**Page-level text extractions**
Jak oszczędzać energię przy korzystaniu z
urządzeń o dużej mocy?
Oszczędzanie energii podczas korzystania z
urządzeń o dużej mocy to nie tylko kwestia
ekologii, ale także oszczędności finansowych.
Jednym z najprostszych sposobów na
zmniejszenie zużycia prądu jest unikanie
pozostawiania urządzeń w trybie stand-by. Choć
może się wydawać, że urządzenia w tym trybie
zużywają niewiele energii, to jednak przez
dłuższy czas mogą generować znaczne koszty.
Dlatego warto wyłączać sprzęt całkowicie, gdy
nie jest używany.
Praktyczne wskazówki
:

**Task objective**
Could you retype exactly the lines above from the one containing "Dlatego warto wyłączać sprzęt całkowicie, gdy" through the last line of the records, both included, and nothing else?

**Response below**
Dlatego warto wyłączać sprzęt całkowicie, gdy
nie jest używany.
Praktyczne wskazówki
:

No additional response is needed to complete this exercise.